Asked what his focus was during his between-starts work, Gray had a two-word answer.
Martinez offered more of an explanation.
“It was more about getting direction,” he said of the thinking behind the mechanical tweak.
“Trying to figure out how to slow him down a little bit, and he worked on it, and today was really, really good.
“If we keep him there, was we all know, he’s an All-Star. We keep him there, it’s all about consistency now with him.”
“He was throwing a lot more strikes than the way he was before,” catcher Keibert Ruiz said of the tweaks and what had worked for Gray in the start, “getting ahead of the hitters early in the count, and he got really good results.”
“Early strikes, first-pitch strikes, finish them off with my whole array of pitches,” Gray said when he too asked what worked.
“But just getting ahead early worked a lot today and just believing in my stuff. Using the whole part of the plate. So it was a good day.”

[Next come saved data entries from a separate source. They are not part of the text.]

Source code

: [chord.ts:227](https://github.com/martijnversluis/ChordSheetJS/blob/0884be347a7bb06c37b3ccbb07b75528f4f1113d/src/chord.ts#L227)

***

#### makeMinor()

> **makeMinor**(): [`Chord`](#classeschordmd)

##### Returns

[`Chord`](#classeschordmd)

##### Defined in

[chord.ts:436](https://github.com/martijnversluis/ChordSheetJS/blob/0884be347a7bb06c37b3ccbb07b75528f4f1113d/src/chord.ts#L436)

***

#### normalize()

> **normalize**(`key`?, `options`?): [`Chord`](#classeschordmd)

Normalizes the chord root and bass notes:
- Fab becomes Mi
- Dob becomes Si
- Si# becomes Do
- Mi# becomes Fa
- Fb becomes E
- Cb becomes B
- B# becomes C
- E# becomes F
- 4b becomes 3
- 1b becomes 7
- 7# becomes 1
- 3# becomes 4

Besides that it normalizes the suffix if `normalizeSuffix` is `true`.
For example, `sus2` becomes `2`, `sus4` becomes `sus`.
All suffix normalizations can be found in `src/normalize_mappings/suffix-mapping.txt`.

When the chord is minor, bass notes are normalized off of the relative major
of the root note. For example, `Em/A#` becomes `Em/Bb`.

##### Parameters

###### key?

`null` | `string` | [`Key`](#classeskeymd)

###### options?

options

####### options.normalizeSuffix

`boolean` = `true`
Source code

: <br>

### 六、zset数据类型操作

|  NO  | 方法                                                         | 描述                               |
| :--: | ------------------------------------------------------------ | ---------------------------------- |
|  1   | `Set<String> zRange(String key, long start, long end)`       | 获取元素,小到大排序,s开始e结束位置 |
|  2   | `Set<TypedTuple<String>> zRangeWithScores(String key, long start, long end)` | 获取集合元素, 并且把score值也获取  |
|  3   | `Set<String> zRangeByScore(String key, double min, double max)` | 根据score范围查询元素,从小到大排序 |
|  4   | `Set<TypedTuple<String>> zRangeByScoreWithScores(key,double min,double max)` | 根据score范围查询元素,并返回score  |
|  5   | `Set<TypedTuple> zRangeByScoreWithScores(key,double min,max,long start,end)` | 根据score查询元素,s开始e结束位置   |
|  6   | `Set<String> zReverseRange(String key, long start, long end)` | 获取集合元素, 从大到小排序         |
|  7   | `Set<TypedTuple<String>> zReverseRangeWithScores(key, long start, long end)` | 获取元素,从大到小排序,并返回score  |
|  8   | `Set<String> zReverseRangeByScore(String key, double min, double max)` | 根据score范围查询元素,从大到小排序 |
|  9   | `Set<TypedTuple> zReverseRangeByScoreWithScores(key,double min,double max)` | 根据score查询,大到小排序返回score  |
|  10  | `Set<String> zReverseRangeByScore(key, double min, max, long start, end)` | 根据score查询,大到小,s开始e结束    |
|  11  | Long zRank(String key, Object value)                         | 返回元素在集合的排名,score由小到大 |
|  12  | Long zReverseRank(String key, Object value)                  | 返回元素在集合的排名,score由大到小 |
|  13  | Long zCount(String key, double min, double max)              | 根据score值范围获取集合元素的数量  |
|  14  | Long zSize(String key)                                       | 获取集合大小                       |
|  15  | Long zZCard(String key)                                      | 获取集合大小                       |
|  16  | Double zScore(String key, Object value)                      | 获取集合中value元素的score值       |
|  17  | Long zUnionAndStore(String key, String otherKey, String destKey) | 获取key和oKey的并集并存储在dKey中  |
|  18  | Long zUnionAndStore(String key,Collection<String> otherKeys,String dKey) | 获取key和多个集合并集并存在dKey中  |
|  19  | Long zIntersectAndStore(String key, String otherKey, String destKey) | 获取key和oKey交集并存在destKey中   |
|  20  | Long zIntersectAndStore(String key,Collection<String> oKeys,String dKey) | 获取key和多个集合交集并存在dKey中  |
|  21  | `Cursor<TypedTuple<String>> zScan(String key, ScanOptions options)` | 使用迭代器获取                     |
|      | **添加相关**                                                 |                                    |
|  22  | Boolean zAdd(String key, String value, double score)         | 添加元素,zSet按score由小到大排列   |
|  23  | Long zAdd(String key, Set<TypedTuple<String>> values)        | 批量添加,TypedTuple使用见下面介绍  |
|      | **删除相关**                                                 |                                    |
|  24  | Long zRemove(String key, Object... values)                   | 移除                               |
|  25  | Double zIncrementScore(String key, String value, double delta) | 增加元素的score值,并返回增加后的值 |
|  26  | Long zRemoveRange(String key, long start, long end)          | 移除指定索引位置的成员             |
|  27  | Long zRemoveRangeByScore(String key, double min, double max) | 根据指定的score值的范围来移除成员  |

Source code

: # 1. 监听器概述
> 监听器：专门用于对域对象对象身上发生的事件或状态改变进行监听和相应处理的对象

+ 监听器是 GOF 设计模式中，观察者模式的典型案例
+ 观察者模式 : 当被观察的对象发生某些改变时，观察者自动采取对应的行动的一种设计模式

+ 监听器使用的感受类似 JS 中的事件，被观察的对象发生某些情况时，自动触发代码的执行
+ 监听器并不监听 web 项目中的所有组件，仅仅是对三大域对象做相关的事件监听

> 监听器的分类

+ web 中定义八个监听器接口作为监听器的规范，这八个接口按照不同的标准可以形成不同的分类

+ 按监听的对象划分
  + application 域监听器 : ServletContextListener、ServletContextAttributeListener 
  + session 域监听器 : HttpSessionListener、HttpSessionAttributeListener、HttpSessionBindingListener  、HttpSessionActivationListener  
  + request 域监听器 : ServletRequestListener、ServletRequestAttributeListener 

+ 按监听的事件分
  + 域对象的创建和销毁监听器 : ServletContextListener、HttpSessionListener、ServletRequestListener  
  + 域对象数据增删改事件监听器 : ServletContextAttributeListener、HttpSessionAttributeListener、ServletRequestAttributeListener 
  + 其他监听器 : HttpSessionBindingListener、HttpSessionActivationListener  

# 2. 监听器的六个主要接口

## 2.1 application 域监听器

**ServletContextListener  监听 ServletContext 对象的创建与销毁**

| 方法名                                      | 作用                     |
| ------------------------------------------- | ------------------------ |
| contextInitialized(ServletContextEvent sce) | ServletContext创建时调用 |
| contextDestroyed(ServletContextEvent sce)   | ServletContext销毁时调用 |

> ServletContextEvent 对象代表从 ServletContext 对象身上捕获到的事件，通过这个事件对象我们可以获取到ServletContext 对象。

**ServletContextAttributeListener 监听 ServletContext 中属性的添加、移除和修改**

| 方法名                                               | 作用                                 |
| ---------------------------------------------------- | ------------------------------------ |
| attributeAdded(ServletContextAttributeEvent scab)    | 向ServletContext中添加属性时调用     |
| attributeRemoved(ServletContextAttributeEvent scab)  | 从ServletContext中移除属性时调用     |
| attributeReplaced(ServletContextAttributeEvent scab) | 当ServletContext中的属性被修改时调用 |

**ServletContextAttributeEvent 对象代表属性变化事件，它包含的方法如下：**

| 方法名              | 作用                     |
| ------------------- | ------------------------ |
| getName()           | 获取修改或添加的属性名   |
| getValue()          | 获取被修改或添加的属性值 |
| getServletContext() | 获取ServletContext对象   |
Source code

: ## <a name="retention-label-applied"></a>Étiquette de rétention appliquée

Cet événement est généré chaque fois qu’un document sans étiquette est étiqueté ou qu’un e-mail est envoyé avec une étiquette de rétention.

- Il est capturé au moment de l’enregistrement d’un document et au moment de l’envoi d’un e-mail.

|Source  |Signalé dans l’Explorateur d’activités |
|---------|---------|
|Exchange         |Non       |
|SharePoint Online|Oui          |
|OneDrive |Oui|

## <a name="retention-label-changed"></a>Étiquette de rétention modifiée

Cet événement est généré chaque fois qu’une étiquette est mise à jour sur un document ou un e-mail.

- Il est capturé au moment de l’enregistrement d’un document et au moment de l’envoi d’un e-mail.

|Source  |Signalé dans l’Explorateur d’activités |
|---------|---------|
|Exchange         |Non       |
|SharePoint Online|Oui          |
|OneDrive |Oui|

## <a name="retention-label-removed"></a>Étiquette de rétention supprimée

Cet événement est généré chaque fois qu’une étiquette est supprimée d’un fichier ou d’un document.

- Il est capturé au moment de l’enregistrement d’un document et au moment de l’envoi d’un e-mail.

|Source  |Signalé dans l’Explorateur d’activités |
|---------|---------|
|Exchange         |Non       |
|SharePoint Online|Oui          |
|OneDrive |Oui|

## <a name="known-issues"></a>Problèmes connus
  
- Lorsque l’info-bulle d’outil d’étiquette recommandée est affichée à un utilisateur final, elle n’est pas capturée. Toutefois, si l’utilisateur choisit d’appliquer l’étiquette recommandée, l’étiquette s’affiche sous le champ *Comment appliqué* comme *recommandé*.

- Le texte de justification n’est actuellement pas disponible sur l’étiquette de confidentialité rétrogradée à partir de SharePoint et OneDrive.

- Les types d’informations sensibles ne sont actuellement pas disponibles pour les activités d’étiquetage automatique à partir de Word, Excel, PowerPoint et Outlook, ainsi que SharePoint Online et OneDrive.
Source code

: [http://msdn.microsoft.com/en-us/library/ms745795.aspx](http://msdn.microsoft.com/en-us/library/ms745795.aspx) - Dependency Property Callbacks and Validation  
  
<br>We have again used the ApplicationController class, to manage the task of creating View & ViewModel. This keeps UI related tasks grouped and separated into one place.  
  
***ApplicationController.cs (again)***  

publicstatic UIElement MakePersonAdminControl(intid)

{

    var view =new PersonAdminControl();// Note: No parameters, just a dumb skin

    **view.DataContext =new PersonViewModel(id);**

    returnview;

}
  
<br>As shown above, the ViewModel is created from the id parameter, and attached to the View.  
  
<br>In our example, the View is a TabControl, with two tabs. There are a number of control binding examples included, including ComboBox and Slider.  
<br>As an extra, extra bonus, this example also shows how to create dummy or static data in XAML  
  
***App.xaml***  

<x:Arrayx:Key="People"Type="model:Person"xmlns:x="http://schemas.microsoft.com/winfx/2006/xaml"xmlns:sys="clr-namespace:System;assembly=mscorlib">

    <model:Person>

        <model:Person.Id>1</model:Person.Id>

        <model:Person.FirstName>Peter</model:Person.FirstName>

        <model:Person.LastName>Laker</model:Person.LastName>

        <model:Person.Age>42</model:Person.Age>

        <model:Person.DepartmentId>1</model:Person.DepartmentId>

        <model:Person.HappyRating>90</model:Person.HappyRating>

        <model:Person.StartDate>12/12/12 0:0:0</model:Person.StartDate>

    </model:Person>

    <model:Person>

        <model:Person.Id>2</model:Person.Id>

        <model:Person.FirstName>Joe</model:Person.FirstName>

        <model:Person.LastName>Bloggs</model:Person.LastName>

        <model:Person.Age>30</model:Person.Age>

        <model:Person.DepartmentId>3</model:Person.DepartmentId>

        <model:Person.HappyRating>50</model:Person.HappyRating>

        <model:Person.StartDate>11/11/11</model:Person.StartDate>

Gray generated 13 swinging strikes, spread out over all of his pitches, and 17 called strikes, seven with his sinker, leaning on the pitch (38%) more than he has in other starts this year (14.7% AVG on the season).
“He primarily throws sinkers,” Martinez said. “The four-seams he tries to throw on occasion to get the ball up, but now it’s just more sinker/cutter, and he threw a couple changeups in there today too, which was kind of nice. But for the most part he kept the ball down. And when he’s good the ball is down and when he’s really good he can throw strikes down and that’s what happened today.”
Which stood out more for the manager: The season-high 10 Ks or the fact Gray didn’t walk any batters?
“The no walks,” Martinez said. “The no walks. Like I’ve said before, strikeouts are sexy. That’s great. But to be able to do what he did 10 strikeouts and no walks is beautiful.”
How about his catcher? The 10 Ks or the no walks? “Both,” Ruiz said.